Question-80

pmf

discrete random variable

Carlsen and Anand play a chess match in which the first player to win a game wins the match. Carlsen wins with probability \(0.4\), Anand with probability \(0.3\), the game is a draw with probability \(0.3\). The match has at most ten games. If all ten games are draws, then the match is a draw.

Part-1

What is the probability that Carlsen wins the match? Enter your answer correct to two decimal places.

Answer

\(0.57\)

Solution

The required probability is:

\[ 0.4 \times [1 + 0.3 + 0.3^{2} + \cdots + 0.3^{9}] \approx 0.57 \]

Part-2

If the duration of the match is \(T\), find its PMF.

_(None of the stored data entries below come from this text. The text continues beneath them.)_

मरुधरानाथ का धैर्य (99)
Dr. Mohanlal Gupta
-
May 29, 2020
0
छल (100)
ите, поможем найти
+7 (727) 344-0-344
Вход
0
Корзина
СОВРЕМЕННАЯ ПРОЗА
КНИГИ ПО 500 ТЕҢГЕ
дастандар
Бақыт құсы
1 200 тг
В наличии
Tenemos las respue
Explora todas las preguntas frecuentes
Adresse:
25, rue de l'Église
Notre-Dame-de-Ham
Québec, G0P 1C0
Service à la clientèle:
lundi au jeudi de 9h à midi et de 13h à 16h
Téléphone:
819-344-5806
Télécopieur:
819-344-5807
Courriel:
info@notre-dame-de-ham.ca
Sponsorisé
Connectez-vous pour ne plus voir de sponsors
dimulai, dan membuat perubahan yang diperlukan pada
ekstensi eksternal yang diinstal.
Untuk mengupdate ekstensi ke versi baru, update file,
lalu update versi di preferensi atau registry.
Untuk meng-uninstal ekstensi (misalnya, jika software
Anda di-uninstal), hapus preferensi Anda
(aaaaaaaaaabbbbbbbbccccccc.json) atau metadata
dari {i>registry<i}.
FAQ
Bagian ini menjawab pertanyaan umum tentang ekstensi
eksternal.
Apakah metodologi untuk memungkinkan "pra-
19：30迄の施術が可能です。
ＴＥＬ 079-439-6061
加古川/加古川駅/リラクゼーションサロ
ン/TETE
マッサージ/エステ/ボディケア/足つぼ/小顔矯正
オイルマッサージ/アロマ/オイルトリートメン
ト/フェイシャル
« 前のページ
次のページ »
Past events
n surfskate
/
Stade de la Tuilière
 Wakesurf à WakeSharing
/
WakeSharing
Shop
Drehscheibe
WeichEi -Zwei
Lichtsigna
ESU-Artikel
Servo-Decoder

\(\displaystyle p( t) =\begin{cases} 0.3^{t-1} \times 0.7, & 1\leqslant t\leqslant 9\\ 0.3^{9} , & t=10\\ 0, & \text{otherwise} \end{cases}\)
\(\displaystyle p( t) =\begin{cases} 0.4^{t-1} \times 0.7, & 1\leqslant t\leqslant 9\\ 0.4^{9} , & t=10\\ 0, & \text{otherwise} \end{cases}\)
\(\displaystyle p( t) =\begin{cases} 0.3^{t-1} \times 0.4, & 1\leqslant t\leqslant 9\\ 0.3^{9} , & t=10\\ 0, & \text{otherwise} \end{cases}\)

Answer

\(\displaystyle p( t) =\begin{cases} 0.3^{t-1} \times 0.7, & 1\leqslant t\leqslant 9\\ 0.3^{9} , & t=10\\ 0, & \text{otherwise} \end{cases}\)
\(\displaystyle p( t) =\begin{cases} 0.4^{t-1} \times 0.7, & 1\leqslant t\leqslant 9\\ 0.4^{9} , & t=10\\ 0, & \text{otherwise} \end{cases}\)
\(\displaystyle p( t) =\begin{cases} 0.3^{t-1} \times 0.4, & 1\leqslant t\leqslant 9\\ 0.3^{9} , & t=10\\ 0, & \text{otherwise} \end{cases}\)

Solution

For \(1 \leqslant t \leqslant 9\), if \(t\) is the duration, then there are \(t - 1\) draws. The probability of this is \(0.3^{t - 1}\) since all of them are independent. The \(t^{th}\) game has a decisive result, which could be a victory for either player. This happens with probability \(0.3 + 0.4 = 0.7\). Hence, \(P(T = t) = 0.3^{t - 1} \times 0.7\). For \(T = 10\), there nine draws and the tenth could have any result. No matter what the result of the last game, the duration will end up being \(10\). Hence, this branch has a probability \(0.3^{9}\).